By Amy E. Feldman
PHILADELPHIA (CBS) – If you’ve ever had your mug shot taken, it may well be online somewhere. Can a website post your picture without your consent?
Orange County, California announced its new initiative to decrease prostitution last month. The Orange County District Attorney is asking every police department in the county to hand over photos of offenders to be posted on the DA’s website under the caption “Sex Purchasers”.
You think it’s hard explaining that arrest to your wife, how about a prospective employer or anyone who searches your name on Google.
Beyond the prosecutor’s website, there are other mug shot websites that display all mug shots unless a person pays money to take it down. Is the posting of a suspect’s mug shot without his consent legal? Does it matter if the person is never convicted?
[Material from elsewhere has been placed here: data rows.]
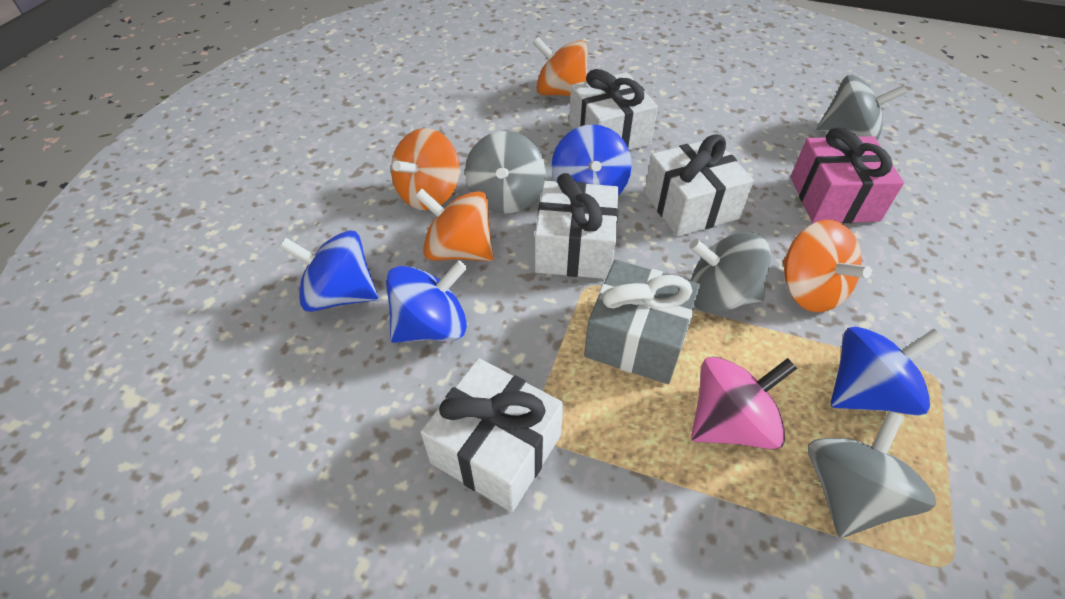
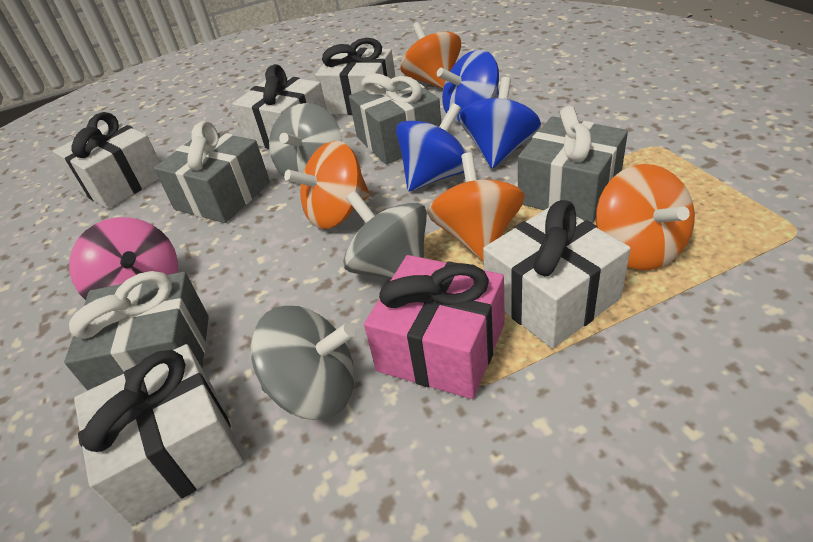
blue spinning top: 4 -> 3
grey gift: 1 -> 4
grey spinning top: 4 -> 3
white gift: 4 -> 5

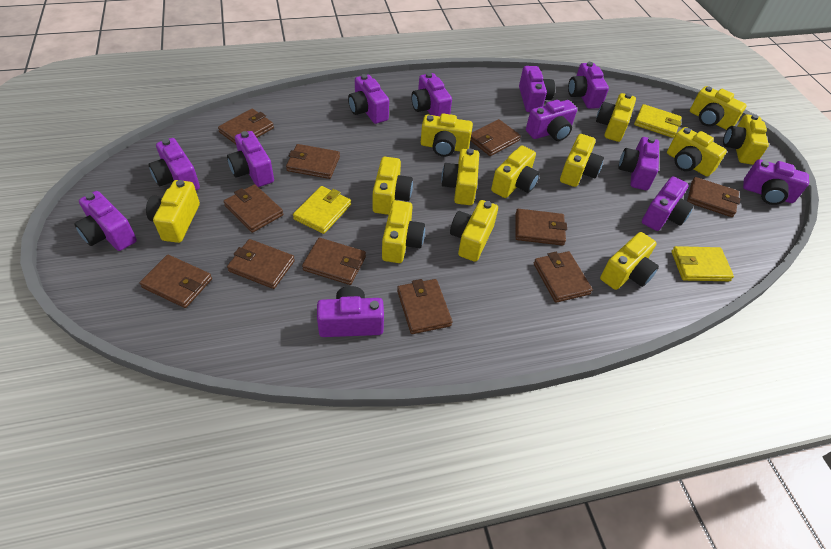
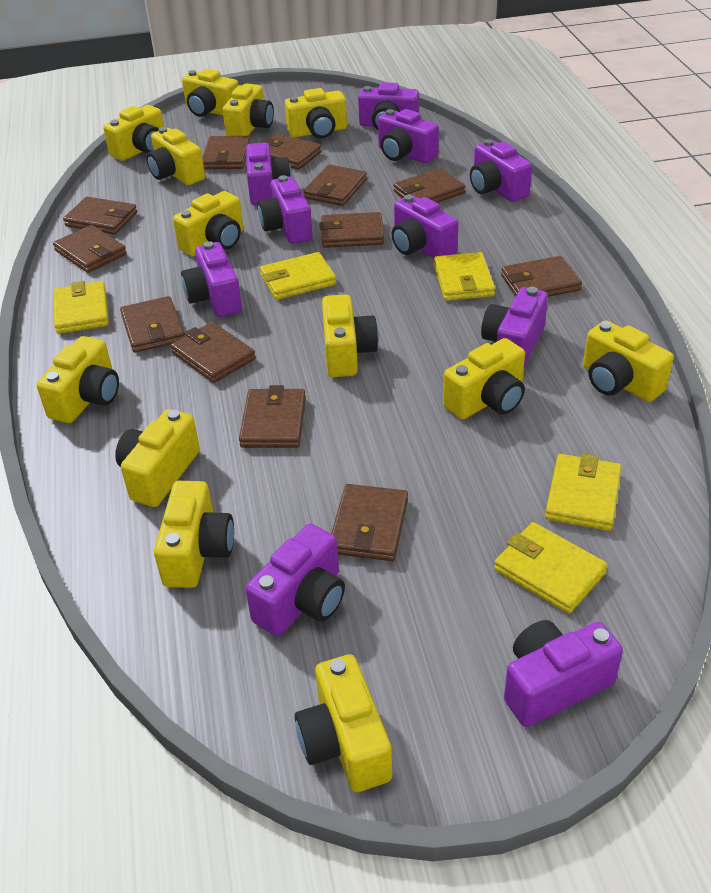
brown wallet: 11 -> 12
purple camera: 12 -> 10
yellow wallet: 3 -> 5

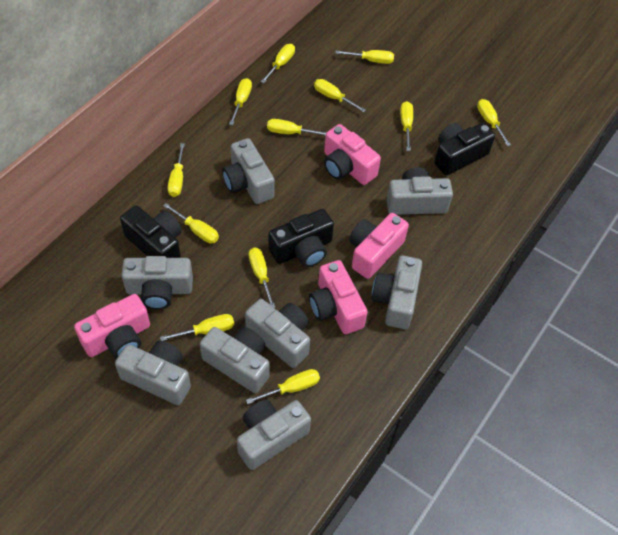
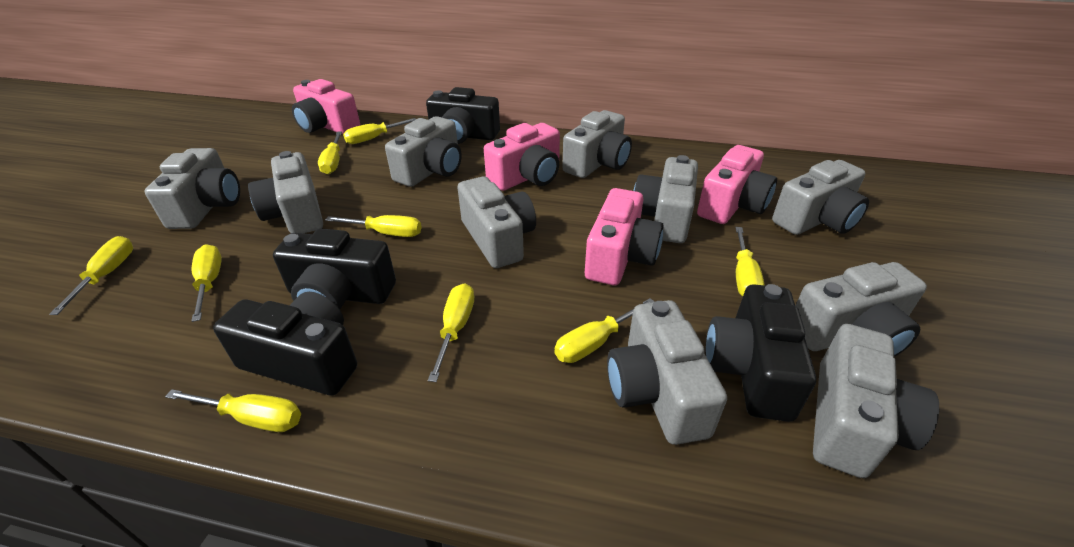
black camera: 3 -> 4
grey camera: 8 -> 10
yellow screwdriver: 12 -> 9

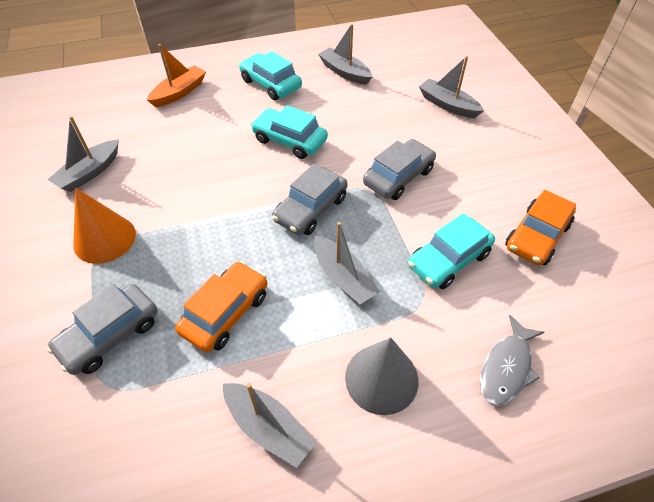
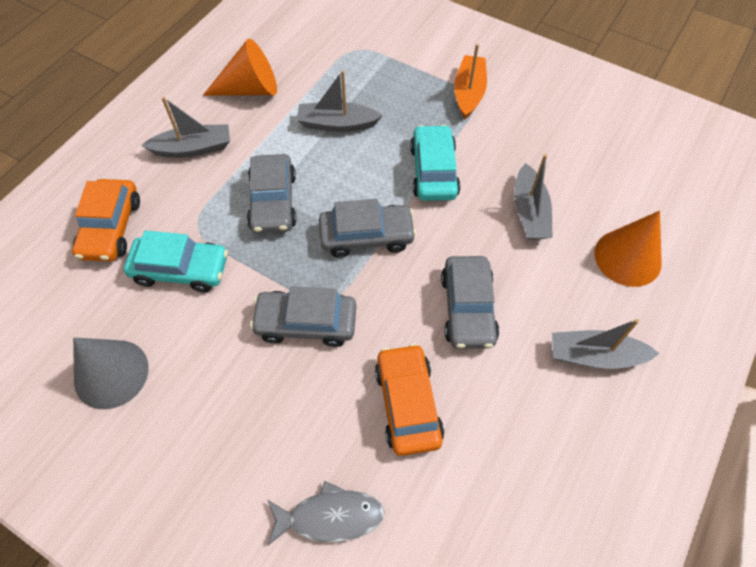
grey boat: 5 -> 4
grey car: 3 -> 4
orange cone: 1 -> 2
turquoise car: 3 -> 2

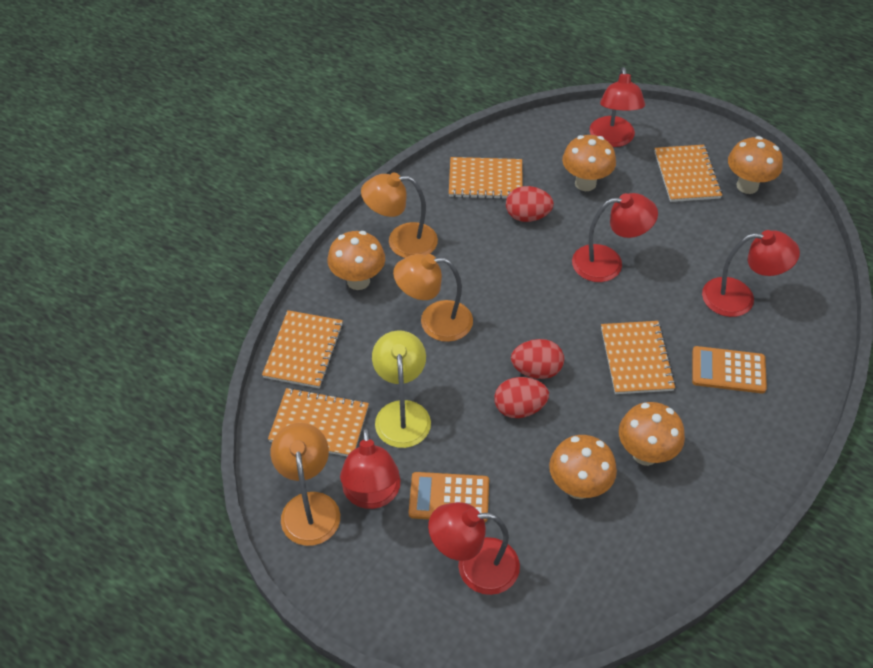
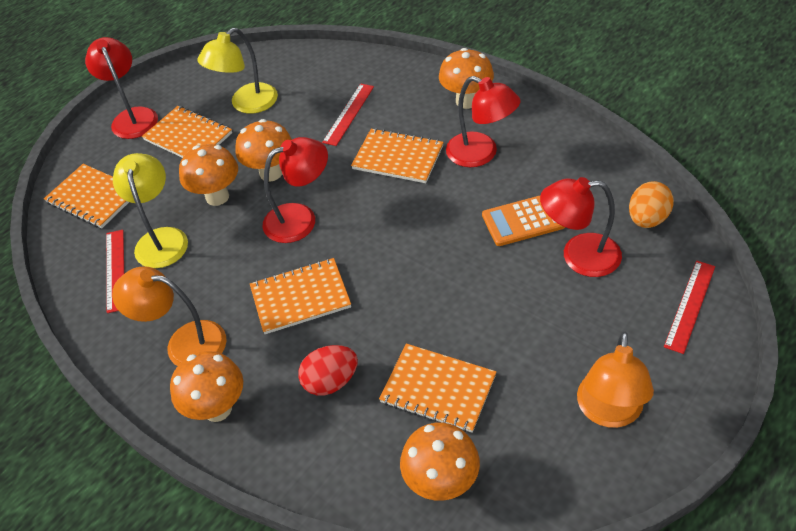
orange calculator: 2 -> 1
orange egg: 0 -> 1
orange lamp: 3 -> 2
red egg: 3 -> 1
red lamp: 5 -> 4
red ruler: 0 -> 3
yellow lamp: 1 -> 2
The answer is that the law is changing, and it depends on what state you live it.
Georgia and Utah have laws that limit law enforcement’s use of websites to post mug shots, and New York is considering a similar bill. Several states like Illinois have passed laws to prevent websites from making money off mug shots that make people pay to take down their picture. Oregon passed a law requiring website operators to remove the mug shot of anyone who can prove that he was acquitted or whose record has been expunged.
Beyond that, though, a mug shot is considered a matter of public record so if your state doesn’t specifically forbid the posting of mug shots, yours could be put online. Smile!